Attention writers of fantasy/historical fiction with archers: It's "shoot," not "fire"

Spanish NCOs have been forbidden from using any word officially defined as “dirty” (at risk of imprisonment and loss of rank) since the XVIth century. So while they wouldn’t say “desist in your lamentations,” they’d also use extremely colorful language without using, say, “bitch” or any derivation thereof. This isn’t just “in theory,” it’s amazing how good they are at calling your mother a whore too dumb to know what hole you popped from without mentioning either your mother or the word whore.

Sage Rat, plaza is Spanish. The Italian word is piazza.

If every Illuskan word was accurately translated, we wouldn’t be able to follow the dialogue at all.

Silly! That’s only for hounds … or the robotic Richard Simmons.

This is why the producers of Deadwood had the characters swear using modern-day swear words. Back in the days when that show took place, people didn’t say “cocksucker” and “motherfucker,” most of the swearing was religious-based (as it still is, in most European countries.) But the creators of the show correctly figured that modern audiences wouldn’t consider those terms to be very vulgar, even if they were to the people of the 1800s. They needed to replicate the emotional effect of the words, and the best way to do that was to use their modern analogs. It was very successful.

Yes, but as I understand it the order was “Have a care !”, which doubled as an warning to every friendly around to be on the lookout for a very fast lump of rock coming their way… or a wall of shrapnel from what used to be a bombard 5 seconds ago ;). A medieval equivalent of “fire in the hole !”, if you will.

The report I read said that they were worried that people wouldn’t take a show serious where everyone sounded like Yosemite Sam, not because they wanted to make sure people understood that it was all vulgar. The latter as well I am sure, but that’s not the primary issue.
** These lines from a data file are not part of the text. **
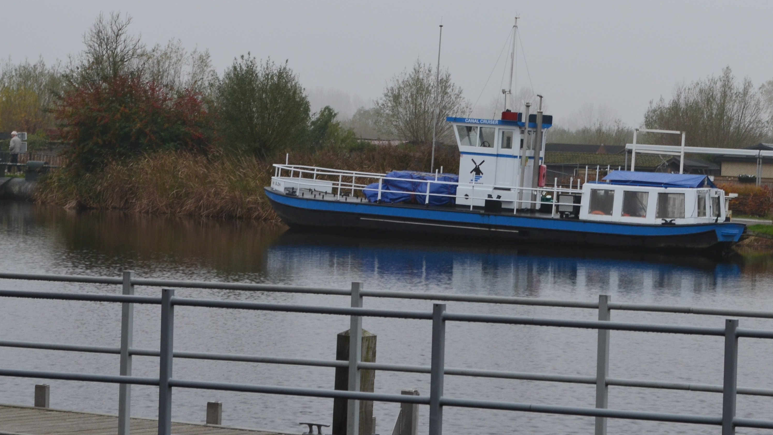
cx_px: 527
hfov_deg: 15.0
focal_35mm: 143
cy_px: 196
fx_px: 2928
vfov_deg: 8.5
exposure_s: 1/60
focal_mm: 55
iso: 320
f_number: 10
I’m not really that bothered by “Fire” instead of “loose”. Particulary since one could argue that fire arrows makes if somewhat plausible.

The only time it really sticks out is when words get popped in that really shouldn’t be part of the characters universe/vocabulary. Battlestar Galatica(the new one) did this a couple times, specifically with ships called “Valkyrie”(a very German word) and “Inchon Valley”(Which is in Korea) due to it being a Roman/Greek centered culture.

My other pet peeve are times when they use foreign qoutes…from the same language they are supposed to be speaking. King Arthur got me on this because at one point they encounter a priest who starts speaking Latin. Considering they are supposed to be “Roman” soldiers, we’re meant to assume that they’re supposed to be speaking Latin anyway and it’s in English for the convenience of the Viewer. So including passages in Latin is rather jarring.

The edition of Les Miserables I have did something similar, being in English and occasionally having passages in French. I understand, they’re French people and are really speaking French, so why not just translate the damn passage for us, just like you’ve been doing all along?

It’s funny you should mention that. It’s always bothered me in the movie Gladiator when the guy was standing outside the arena shouting “Veni! Vidi! Vici!”

“You Cocksucker” and “fuck you” etc. were almost certainly used by some in Deadwood at that time. They were just so taboo that they didn’t get written down the way other curses were. Examples exist. And, they certainly weren’t as common as the 20th Century. But they existed.

You mean, one translation fires a lot of the flavor of the setting?

:smiley:

I can’t stand that either and I see it all the time in poorly written books. If it’s set in Spain and all the characters are speaking Spanish then suddenly jumping into Spanish for one line of dialog and then repeating it for the reader in English is about as bad as you can get.

As for the linguistic debate, that stuff only bothers me when the source of the word directly relates to something. So archers being told to fire bothers me since the command “fire” comes out of the transition away from archery. An author can pick another word and be just as easily understood without breaking immersion.

After one episode, we looked up “blowjob,” finding that it was almost certainly a 20th-century word. They definitely go for the anachronistic swearing.

And the thing is, in the 19th century, profanity was a lot more worrisome than obscenity (this IIRC according to Stephen Pinker’s The Stuff of Thought). Saying “god damn it to hell” was risking your immortal soul; calling someone a limberdick cocksucker was just being rude.

As for Miller’s point, I am always pleased when Roman Centurions and the like are translated colloquially. IMO that captures much more of the flavor than does a stilted formalistic translation.